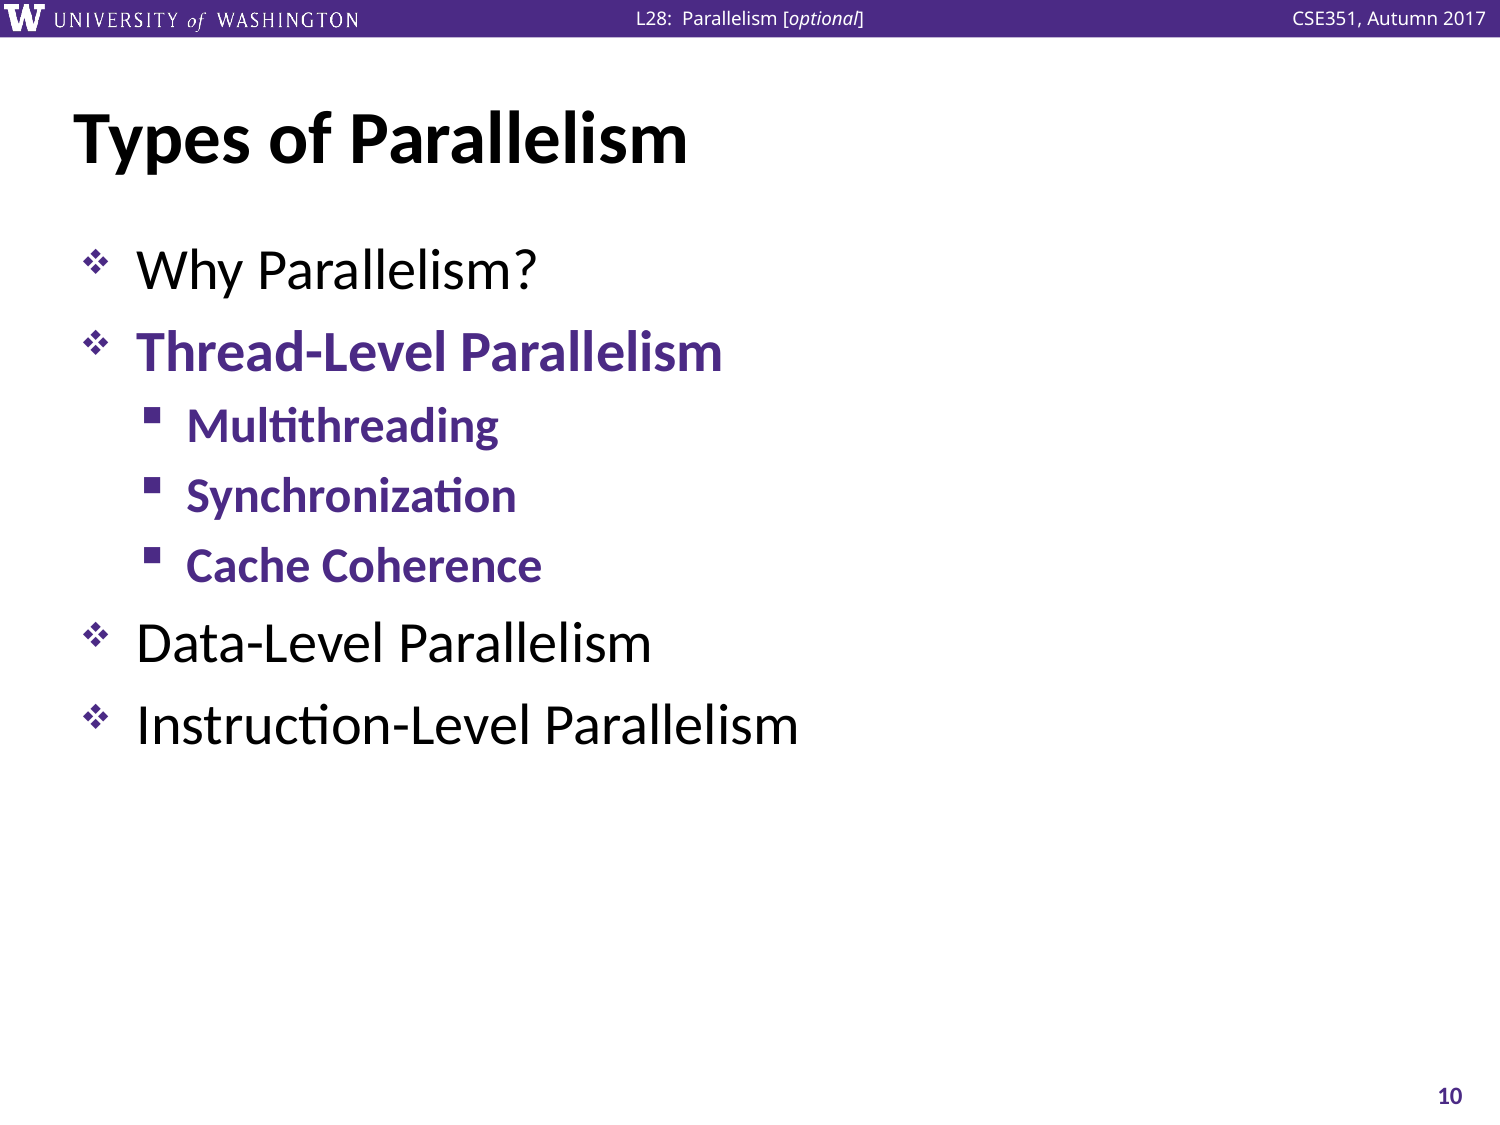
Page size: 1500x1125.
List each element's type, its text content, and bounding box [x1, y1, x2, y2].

list Why Parallelism? Thread-Level Parallelism Multithreading Synchronization Cache Coherence Data-Level Parallelism Instruction-Level Parallelism [64, 223, 1438, 1040]
picture [4, 4, 358, 32]
slide_number 10 [1400, 1065, 1500, 1125]
title Types of Parallelism [58, 71, 1438, 197]
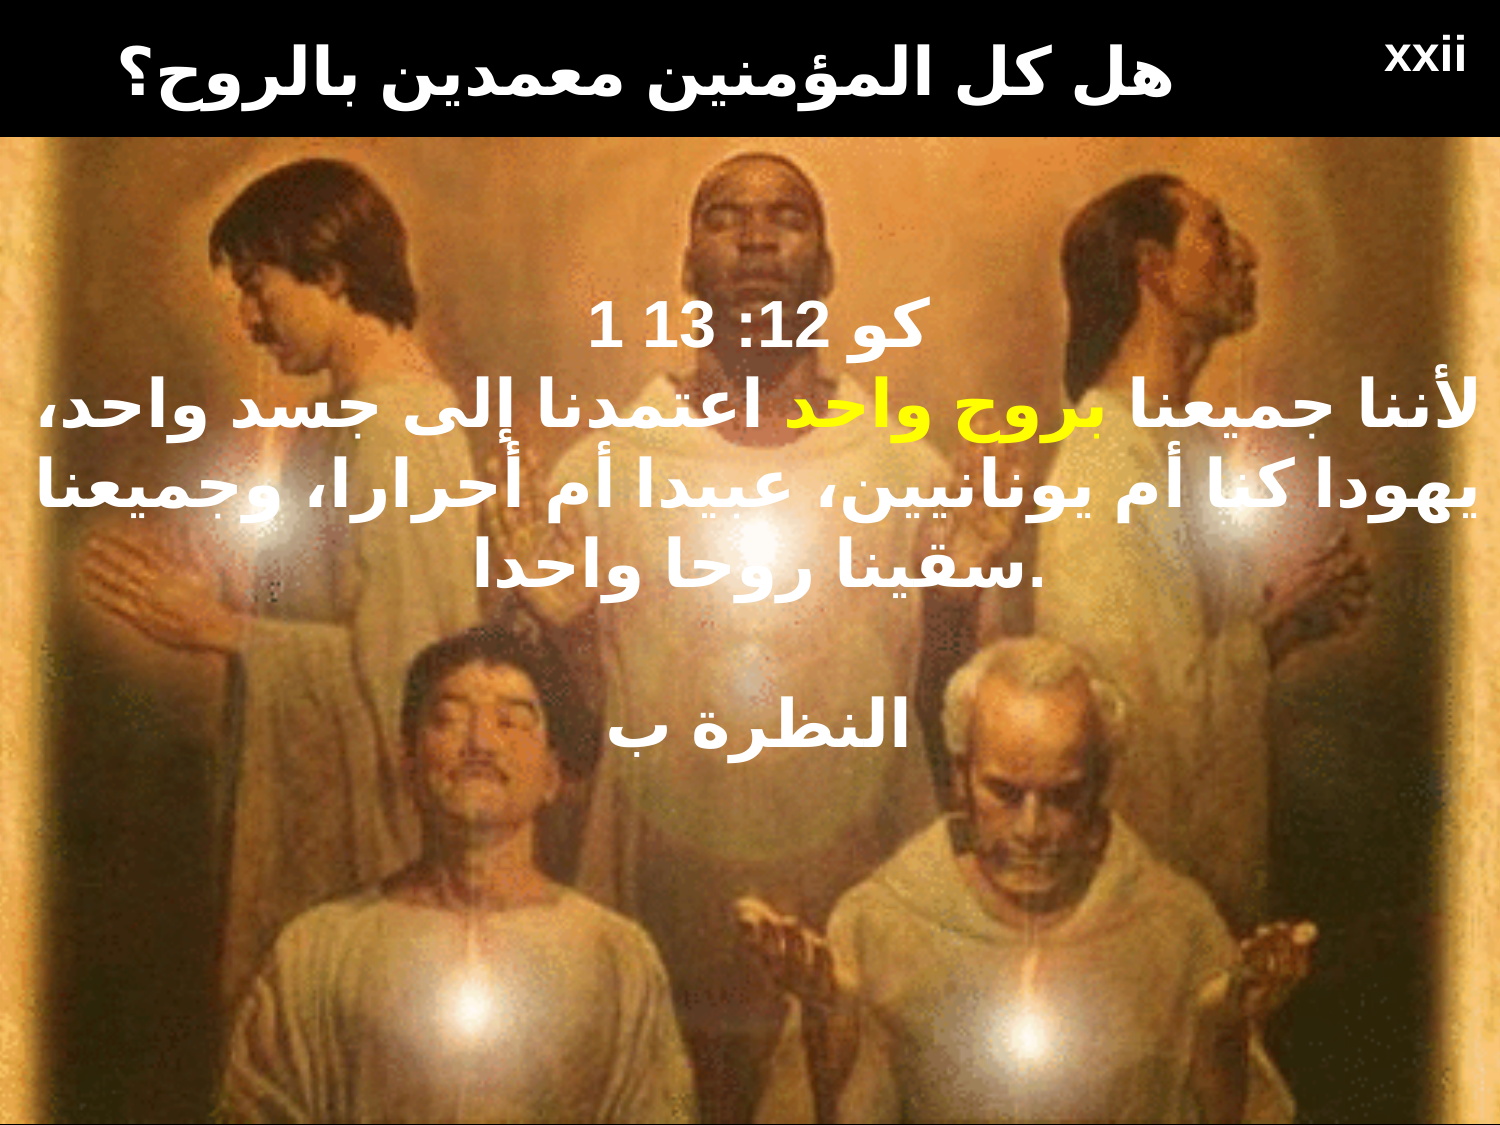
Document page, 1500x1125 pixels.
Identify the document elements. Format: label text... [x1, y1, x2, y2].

picture [0, 136, 1500, 1125]
text_box xxii [1281, 14, 1483, 89]
title هل كل المؤمنين معمدين بالروح؟ [0, 0, 1294, 136]
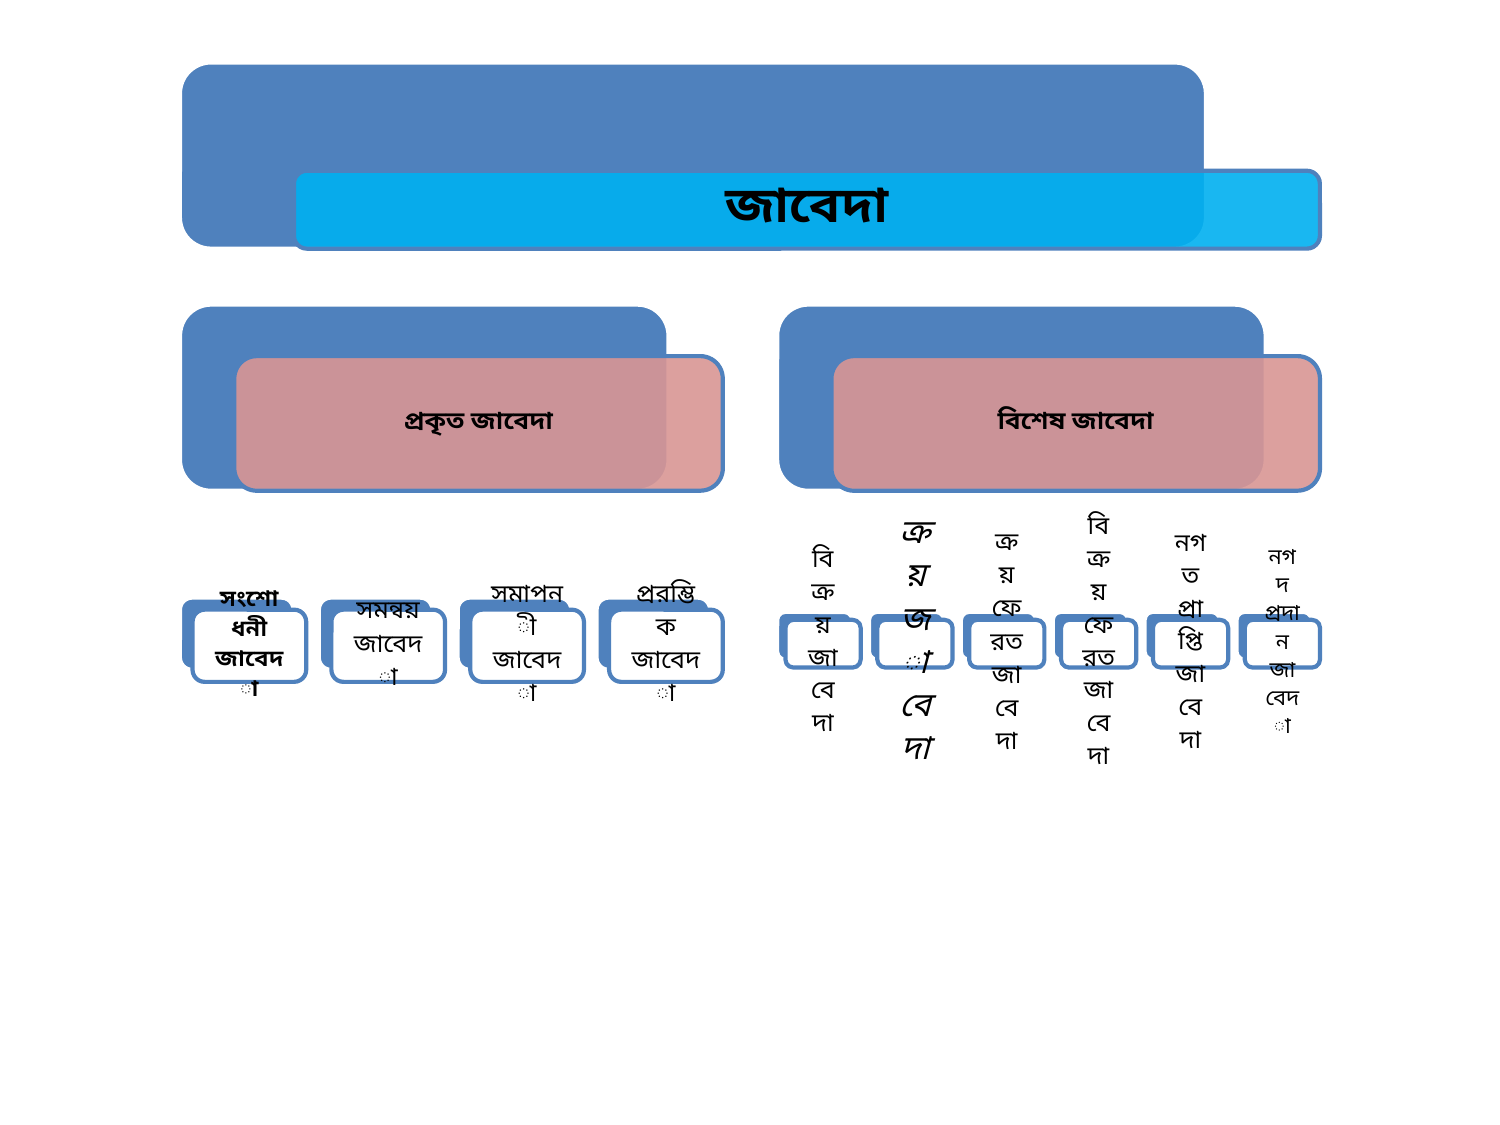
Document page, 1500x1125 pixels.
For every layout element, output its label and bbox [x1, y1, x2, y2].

text_box [37, 62, 1463, 976]
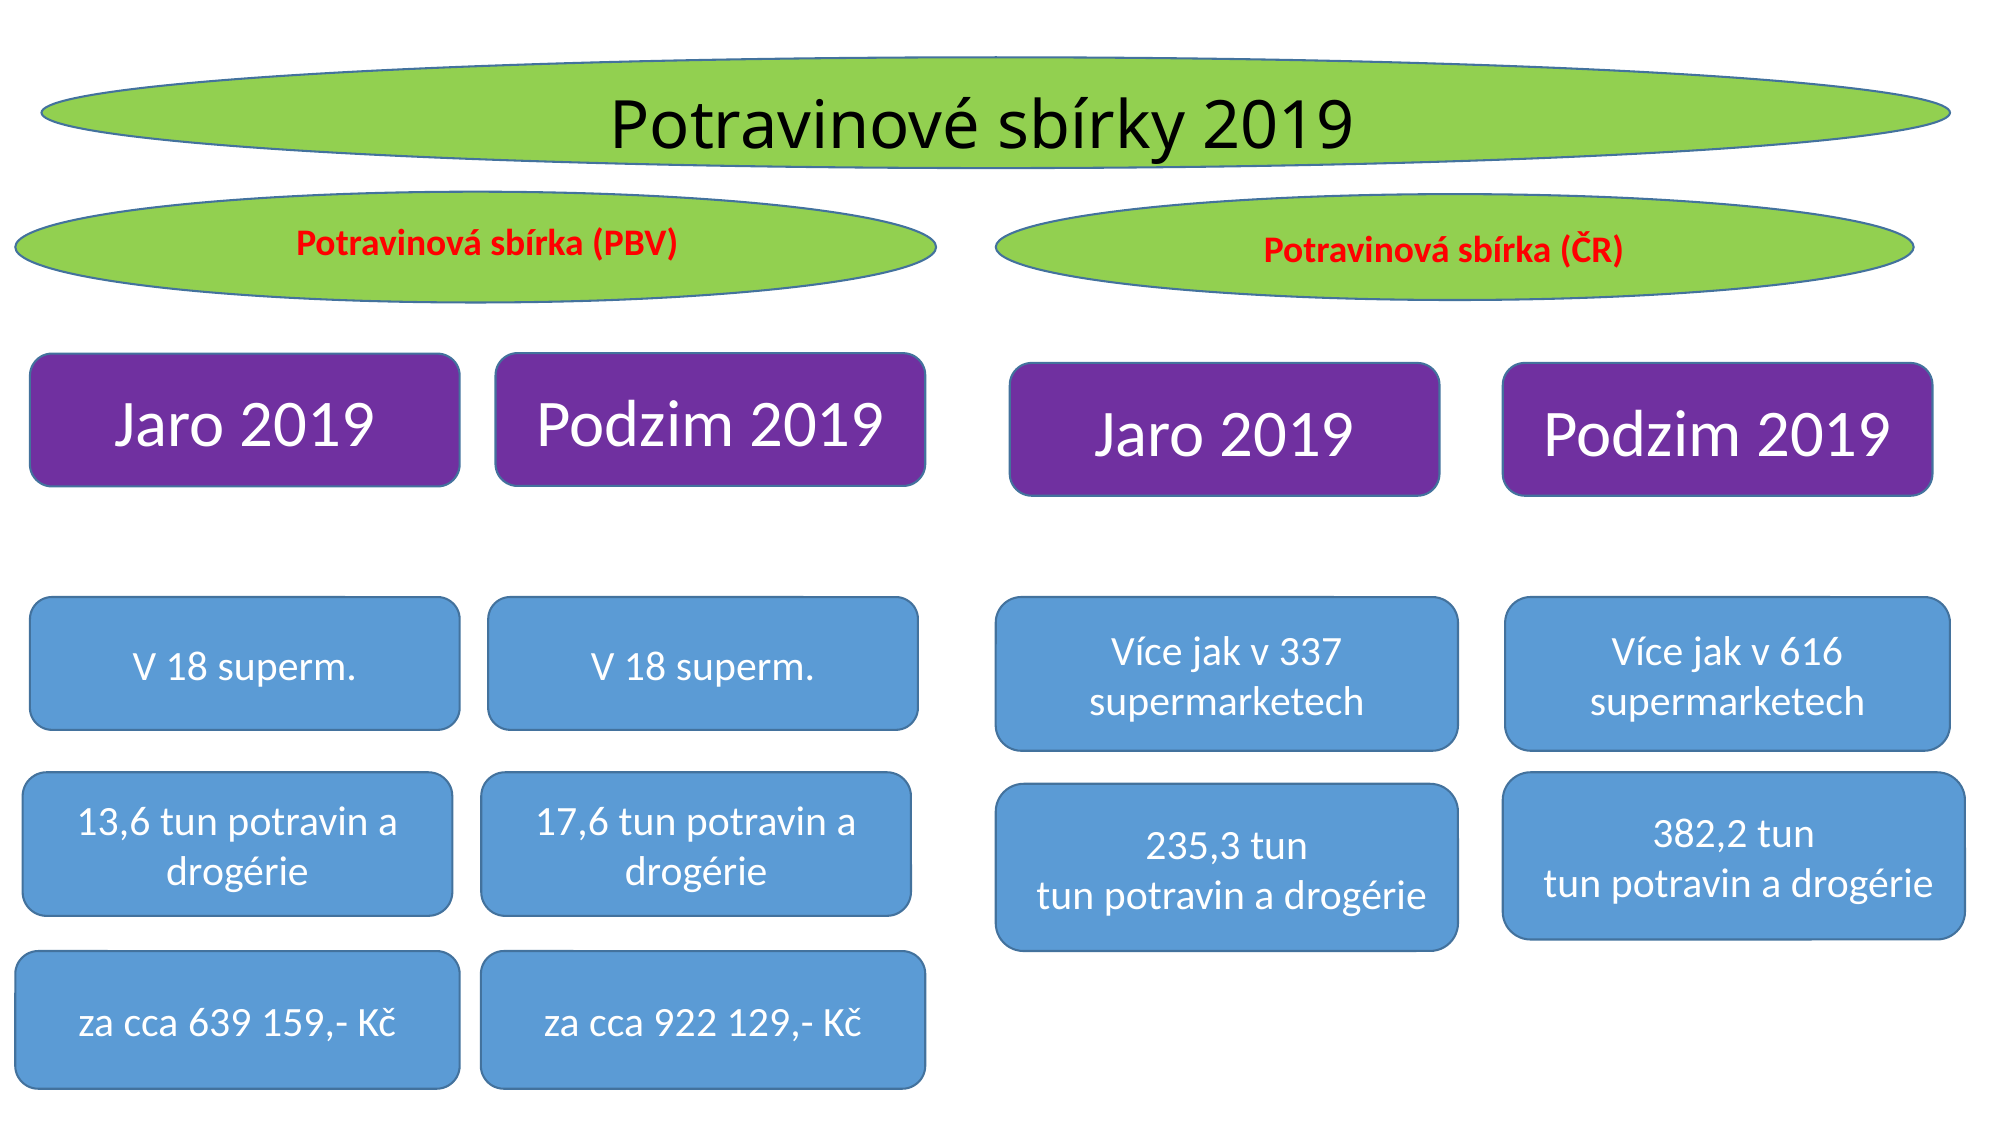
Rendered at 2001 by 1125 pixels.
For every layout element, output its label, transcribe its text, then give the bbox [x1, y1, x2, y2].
^^^^^^^^
◆ PROBLEM: The material above is to be set down exactly, with pictures removed.

◆ ANSWER TO THIS PROBLEM:
Page size: 1500x1125.
List each element's type, its text content, and bounding box [x1, y1, x2, y2].

list Why Parallelism? Thread-Level Parallelism Multithreading Synchronization Cache Coherence Data-Level Parallelism Instruction-Level Parallelism [64, 223, 1438, 1040]
picture [4, 4, 358, 32]
slide_number 10 [1400, 1065, 1500, 1125]
title Types of Parallelism [58, 71, 1438, 197]
Document page, 1500x1125 pixels.
Identify the document elements. Format: label text... [x1, y1, x2, y2].

picture [0, 136, 1500, 1125]
text_box xxii [1281, 14, 1483, 89]
title هل كل المؤمنين معمدين بالروح؟ [0, 0, 1294, 136]
Document page, 1500x1125 pixels.
For every layout element, output its label and bbox [x1, y1, x2, y2].

text_box [37, 62, 1463, 976]
Rendered at 2001 by 1125 pixels.
For every layout element, output its label, transcribe its text, then give the bbox [x1, y1, x2, y2].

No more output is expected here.